**Spatial reasoning data**
######

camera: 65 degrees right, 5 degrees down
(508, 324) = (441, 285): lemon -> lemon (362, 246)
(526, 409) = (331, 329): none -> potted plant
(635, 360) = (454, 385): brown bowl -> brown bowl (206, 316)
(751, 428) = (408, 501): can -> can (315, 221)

######

**Directions for this task**
An exact copy of all the records is the expected answer.

**Output below**
camera: 65 degrees right, 5 degrees down
(508, 324) = (441, 285): lemon -> lemon (362, 246)
(526, 409) = (331, 329): none -> potted plant
(635, 360) = (454, 385): brown bowl -> brown bowl (206, 316)
(751, 428) = (408, 501): can -> can (315, 221)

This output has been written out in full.